La “AArdman Animation Ltd” di Bristol può essere senz’altro considerata la casa di produzione per eccellenza dei film in “stop-motion” con metodo tradizionale: per intenderci quel procedimento, che si immagina lunghissimo, che usa personaggi e sfondi fatti di plastilina e poi “animati” dopo averne modificato (impercettibilmente o meno) i movimenti. Attiva fin dagli anni 70’, con la realizzazione di innumerevoli cortometraggi, ma diventata famosa solamente negli anni 2000, con l’ottimo film “Galline in Fuga” ("Chicken Run” del 2000) e “Wallace & Groomit” (vari corti ed un lungometraggio a partire dal 1989). Datata 2007, la nascita del nuovo personaggio di Shaun la pecora è stato dapprima distribuito in forma di serie animata, con episodi “agili” della durata di 5-7 minuti ciascuno.
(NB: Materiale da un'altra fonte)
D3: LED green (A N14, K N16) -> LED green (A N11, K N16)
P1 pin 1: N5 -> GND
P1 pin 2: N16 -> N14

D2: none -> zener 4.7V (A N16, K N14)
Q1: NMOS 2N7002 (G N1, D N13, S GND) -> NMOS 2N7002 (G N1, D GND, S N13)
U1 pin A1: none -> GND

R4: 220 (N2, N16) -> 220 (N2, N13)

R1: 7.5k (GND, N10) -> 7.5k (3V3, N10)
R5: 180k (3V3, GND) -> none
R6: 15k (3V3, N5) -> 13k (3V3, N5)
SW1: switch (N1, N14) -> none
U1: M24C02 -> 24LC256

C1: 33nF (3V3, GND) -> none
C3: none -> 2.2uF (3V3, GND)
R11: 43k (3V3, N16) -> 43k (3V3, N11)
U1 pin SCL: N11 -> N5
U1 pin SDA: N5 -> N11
Che rappresentano una boccata d’ossigeno “intelligente” (insieme a “Masha e [l’]orso”) per i genitori con bambini in età prescolare da intrattenere con i programmi di Rai YoYo, comprensibilmente (considerando la difficoltà di coprire il palinsesto giornaliero) non tutti memorabili.

 

 

Il passaggio al lungometraggio non toglie fortunatamente un grammo della (apparentemente) grezza simpatia dei personaggi, dalla prorompente comicità fisica, complice la felice sceneggiatura tutta puntata sul citazionismo del cinema “adulto” (come già in Chicken Run che scimmiottava la trama de “la Grande Fuga” di Sturges), e riesce ad essere realmente divertente in più occasioni: si passa pertanto dall’amplificazione di alcune tematiche dei corti (la routine giornaliera della vita agreste), al confronto natura/grande città (con le “follie” modaiole di quest’ultima) fino al necessario e ben gestito inserimento di situazioni più avventurose del solito.

 

 

Rimangono impagabili, per chi scrive, le facce necessariamente distaccate (oibò, son fatte di plastilina !) dei vari personaggi, ben tratteggiate per riprodurre l’imperturbabilità ovina, il ghigno da talpa del fattore o degli altri personaggi “umani” e alcune trovate memorabili quali la “conta delle pecore”, vera arma “fine di mondo” della pecora in difficoltà.

 

 

Il tutto, ovviamente, senza proferir parola, se non il borbottio gutturale tipico dell’inglese medio: quando un pupazzo muto vale mille parole (e mille immagini digitali).